ACM se emocionou e fez os empresários chorarem ao falar do filho Luís Eduardo Magalhães, que morreu em abril de 1998. Vocês podem imaginar, neste momento, a falta que ele me faz. Se Luís Eduardo estivesse vivo, eu não estaria nesta situação. Meu filho tinha competência e habilidade suficientes para impedir que o seu pai fosse vítima do maior linchamento da história política do Brasil, disse.
Muito aplaudido pelos empresários, Antonio Carlos Magalhães voltou a descartar a possibilidade de renunciar ao mandato. Penso em ser senador ou governador em 2002, mas não penso em renúncia.
ACM não quis falar sobre as decisões que pretende tomar até o vencimento do prazo de revisão do relatório do senador Saturnino Braga, solicitada pelo senador Paulo Souto. Os próximos passos eu saberei a partir da próxima quarta-feira. A Bahia está comigo, é isso que importa. ACM voltou a dizer que não cometeu nenhum pecado para ser cassado. Às vezes, me pergunto qual tem sido o meu pecado. Será que estou sendo perseguido por que apontei os corruptos? Será que foi por que lutei para reduzir a pobreza ou para reajustar o salário mínimo?.

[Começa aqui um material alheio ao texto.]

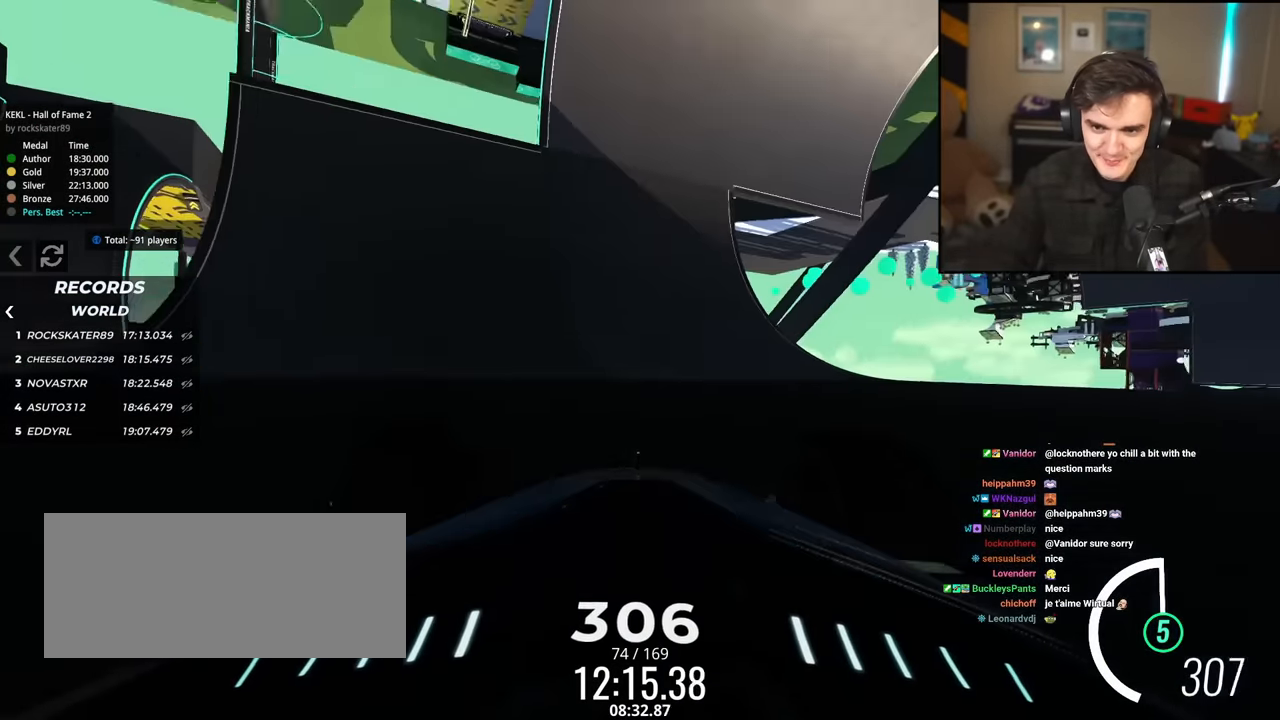
{"keys": ["up"], "events": [[151, "left", "up"], [201, "right", "down"], [401, "right", "up"]]}
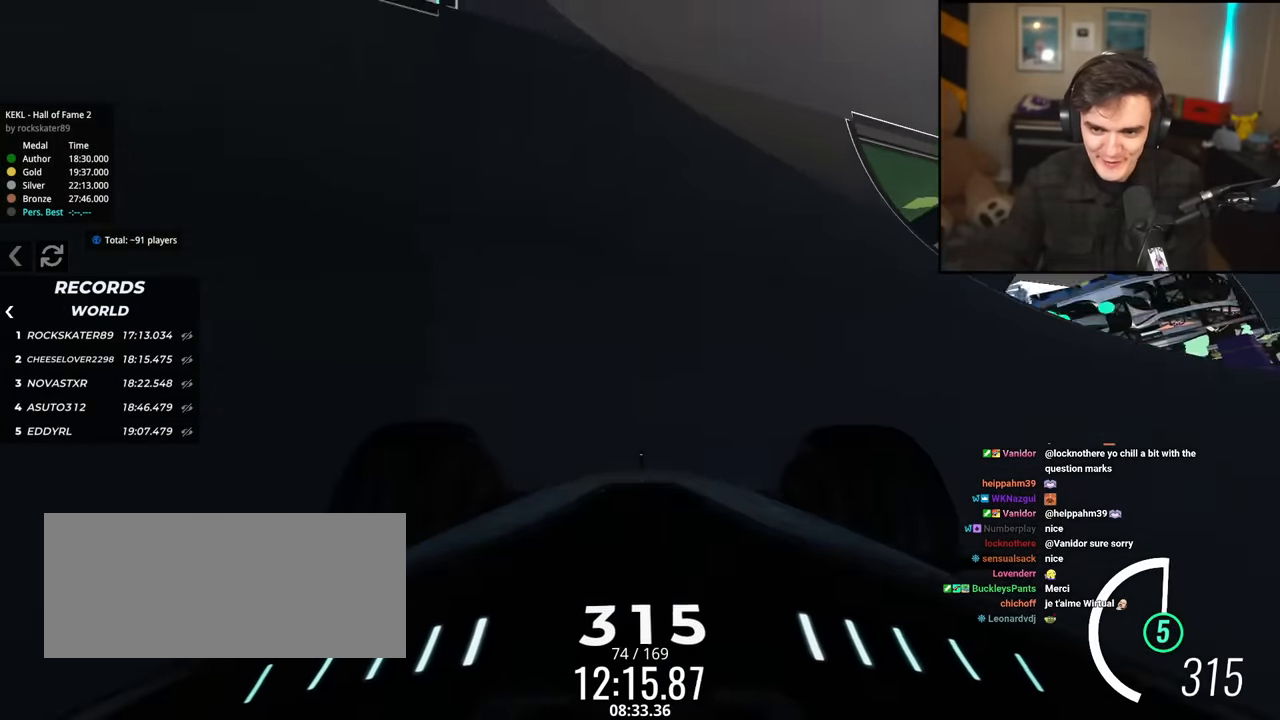
{"keys": ["up"], "events": [[33, "right", "down"], [117, "right", "up"], [217, "left", "down"], [267, "left", "up"]]}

O senador baiano disse também que está sendo prejulgado e sofrendo os efeitos de manobras políticas adversas por causa da sua atuação nacional contra a corrupção. Nunca vi coisa igual no Brasil para tirar alguém que sempre defendeu a moralidade pública e administrativa e não se curva a quem quer que seja em defesa dos interesses da Bahia. Somente o povo da Bahia pode tirar o meu mandato, porque ninguém pode tirar o mandato de um homem sério e honesto que sempre lutou pela moralidade no País, afirmou.